Isn't that funny? NO.  Well, actually, that is a little funny.  A video of a monkey peeling a shrimp would be funny, and no one puts the tag cliche after the learn Chinese or lucky numbers part of the fortune cookie.  I want to know who gets paid to write for fortune cookie companies and I want to know what their editors are like.  As a matter of fact, I want to submit a resume to a few fortune cookie companies and I want to talk with the editors of these companies, I want to have lunch with the editor of the biggest fortune cookie company known to mankind - no, I want to have lunch with him or her, then I want to get drunk with him or her.  I'll buy.

In a perfect world, I wouldn't have to work in a Thai place to keep groceries on my table.  In a near-perfect world, I'd have several different types of fortunes to hand out to the appropriate customers.  I'd have ones by the book, ones for lousy tippers, ones for campers...you get the idea.  Damn could that be fun:


Fortune Cookie:  Never Anger The One Who Brings Your Meal

                               Learn Chinese:  Cheap  粗劣 (fuk-tard)
                               
                               Lucky Numbers - No Luck For You!
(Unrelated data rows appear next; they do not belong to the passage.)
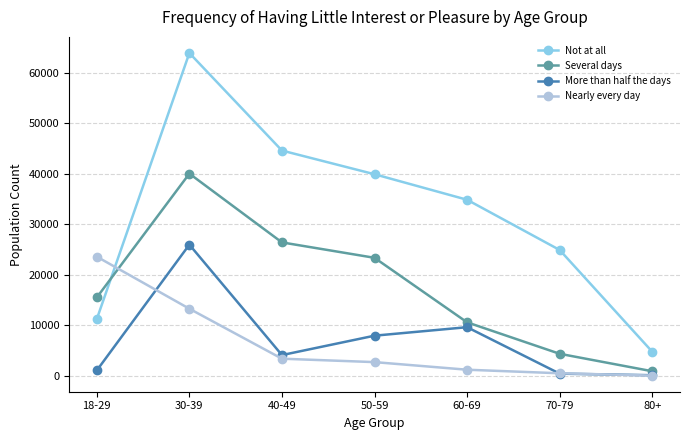

Reading left to right, list all the values displayed in this chart.

Not at all: 18-29=11198	30-39=63939	40-49=44605	50-59=39913	60-69=34852	70-79=24899	80+=4733
Several days: 18-29=15488	30-39=40033	40-49=26401	50-59=23347	60-69=10560	70-79=4322	80+=862
More than half the days: 18-29=1021	30-39=25955	40-49=4066	50-59=7911	60-69=9595	70-79=388	80+=72
Nearly every day: 18-29=23573	30-39=13252	40-49=3350	50-59=2672	60-69=1164	70-79=459	80+=0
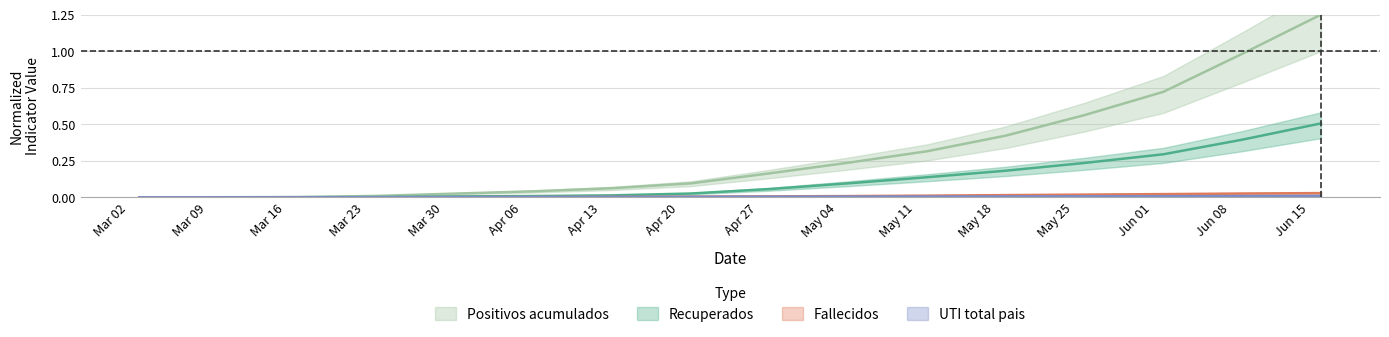

At which category is the sum across all series the highest?

2020-06-16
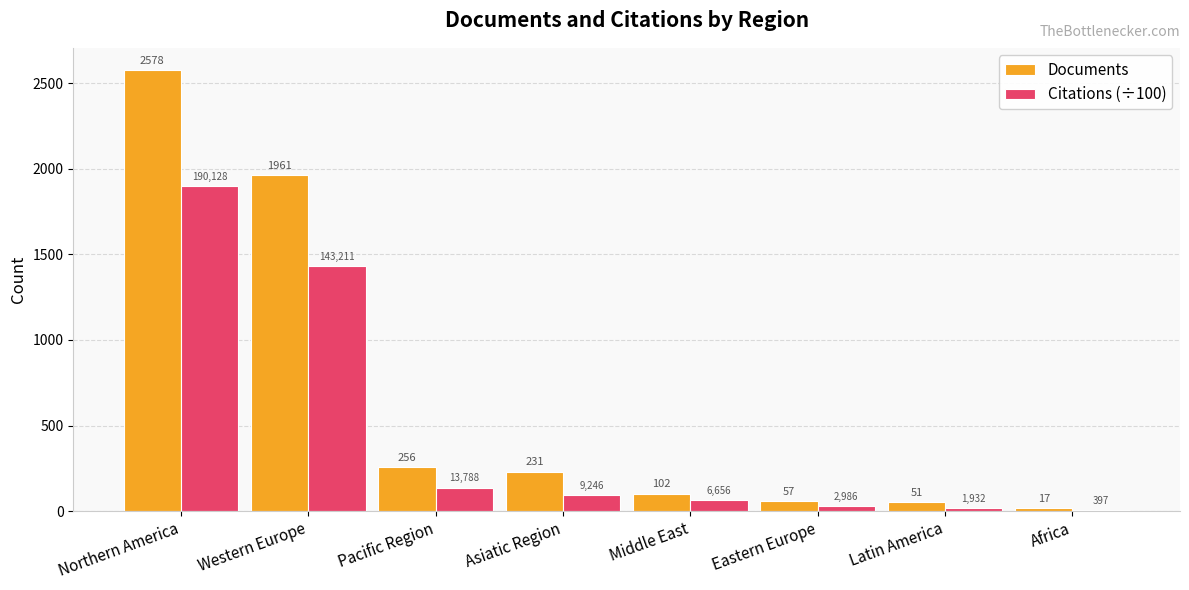

At which category is the sum across all series the highest?

Northern America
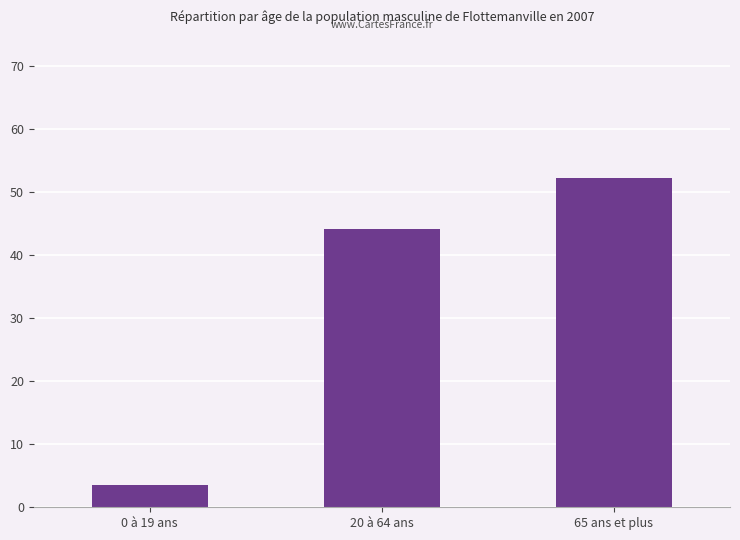

Reading left to right, what are all the values shown in this chart?

3.5	44.2	52.3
Fortune Cookie:  The best tasting food does not come from the kitchen most clean

 Learn Chinese:  bathroom, NOW!  卫生间, 现在!  (hur-eey)

 Lucky(?) Numbers - 1, 2, 2, 2, 2 which is more like one,
                                      but from 2 location

Someone gets paid to write fortunes, that same person is probably their own editor.  I want to know who this person is.

Saturday, May 17, 2008

No Thank You, Peanut Butter & Jelly

Peanut Butter and Jelly - an American classic of a sandwich and a favorite of mothers and babysitters, guaranteed to get even the most finicky of children to eat.  Not for me - it's one or the other, but never, I repeat, never, both together.  Go ahead and say I'm un-American, I don't give a shit.  For one thing, I'm well into my 40's - which I'm told are the new 30's, and for another, I have a very good reason why what is arguably this country's favorite sandwich has held no appeal to me since I was 8 years old.
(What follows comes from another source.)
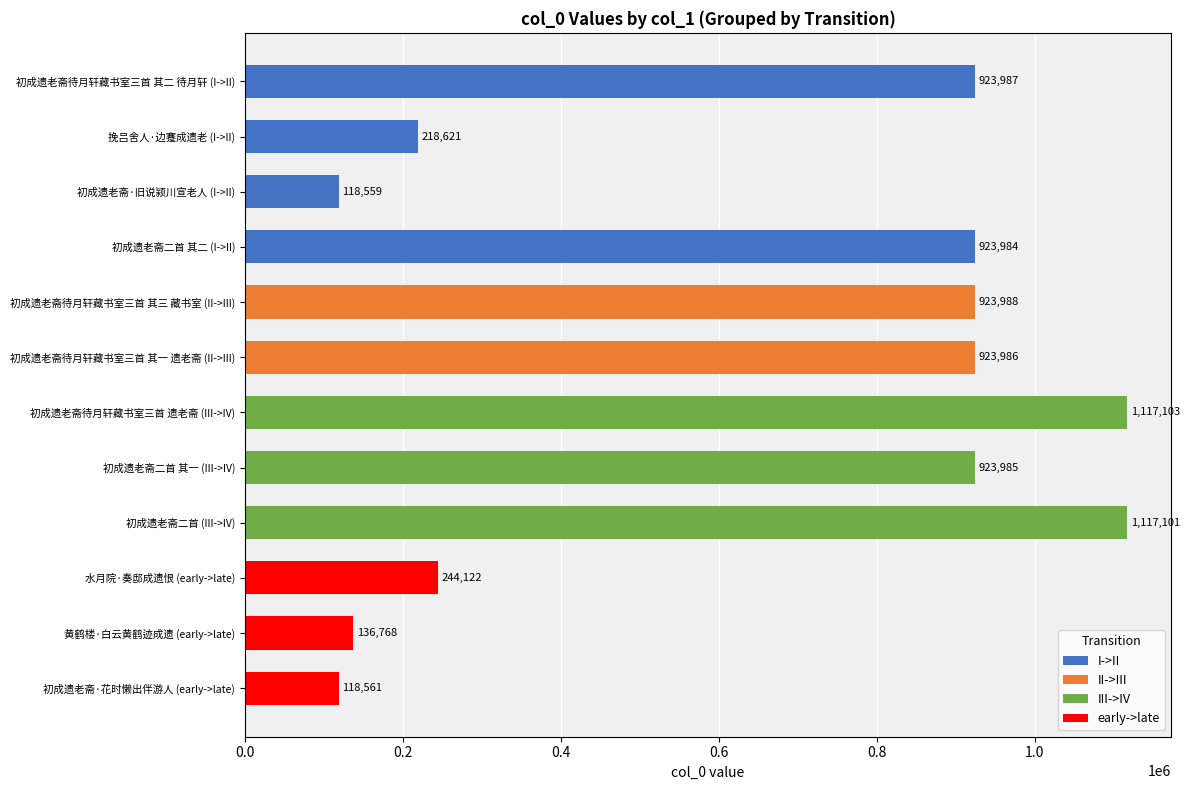

What is the ratio of the value at 初成遗老斋二首 (III->IV) to the value at 初成遗老斋待月轩藏书室三首 其三 藏书室 (II->III)?

1.2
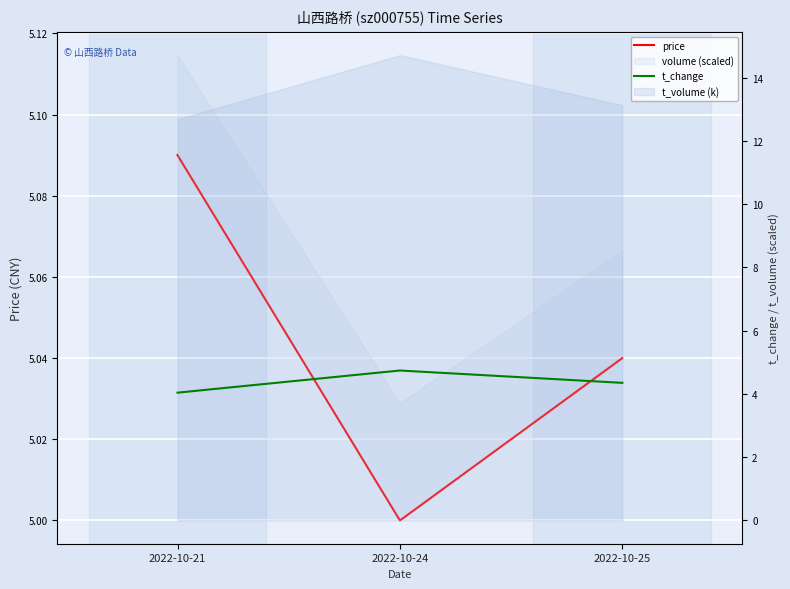

Which series has the widest spread of values?

t_change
Both of my parents worked when I was growing up and my sisters and I were left to spend the time between the end of our school days and the end of our parent's work days in the company of housewives who made money by babysitting other children in similar situations in their homes.
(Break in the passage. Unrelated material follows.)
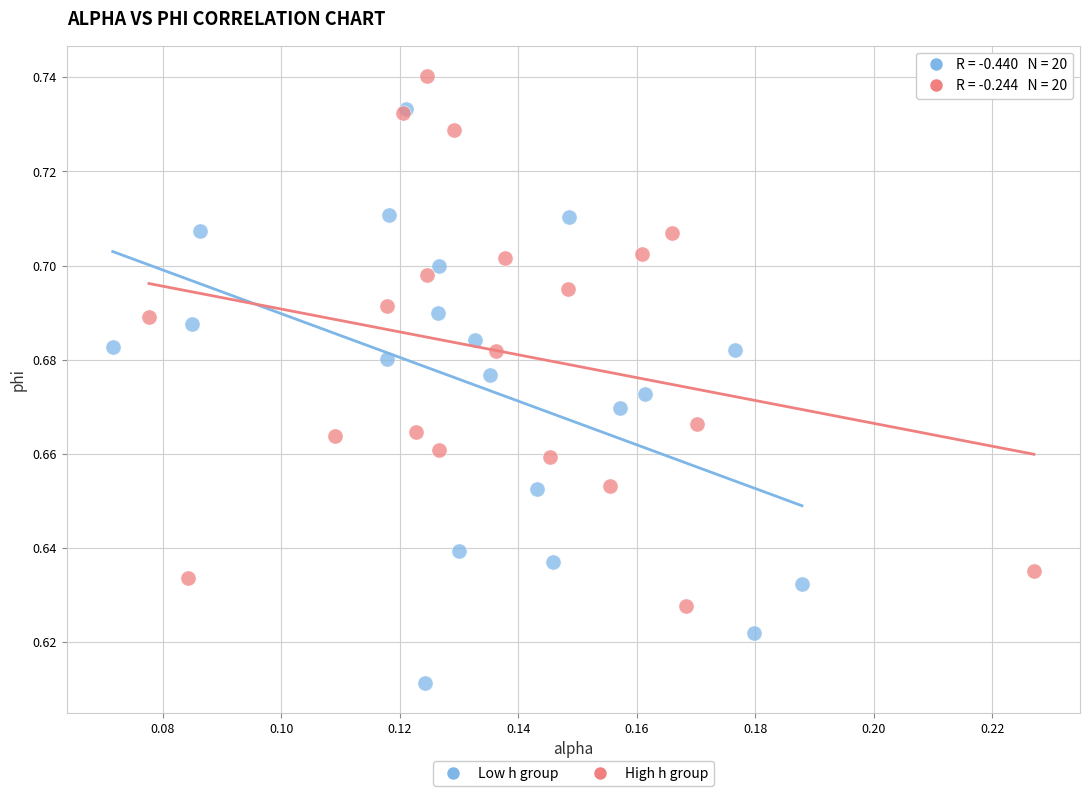

Which series has the largest Y range (max minus min)?

Low h group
One such babysitter we had, was a woman named Zola.  There's not much I actually remember about Zola - she had short black hair, was a few pounds overweight and had a husband and two kids of her own, though I couldn't tell you anything about them.  I recall her being fond of country music - which was awful for me at 8 years old as I was a die-hard Beatles fan.  I remember one couple that Zola was friends with and I remember them being horribly overweight.  My sisters and I had never been around people who were overweight and  we simply didn't know what to make of it.  I remember, albeit vaguely now, this couple sitting in Zola's dinning room and talking about how they had come to a decision that they would both "say to hell with it, let's just get fat." - or words to that effect.  I swear, I'm not kidding.  I remember being confused and disgusted and it took a long time for me to realize that people with weight problems don't just decide to "get fat".

What I remember most about being left in Zola's care after school, was Zola herself forever ruining my fondness for peanut butter and jelly sandwiches.  Zola made peanut butter and jelly sandwiches like no one I'd ever seen before - and she shouldn't have.  Zola's idea of a PB&J was to put an enormous glob of peanut butter into a big bowl, followed by a glob of jelly.  She would then mix the two together until she had something that looked like apple butter - only it wasn't, not even close.

Go ahead and say that things all end up in the same place when you eat anyway.  I'm here to tell you that even the best peanut butter and jelly sandwiches are rendered completely unappealing once you've had a PB&J ala Zola.  It is not the same.  Nearly forty years later and I can still taste
that abomination of a sandwich that I used to love.  Ever since then it was one or the other, but never both together.  Oh the scars of my childhood...try making your next PB&J the way Zola did - I guarantee it will change you.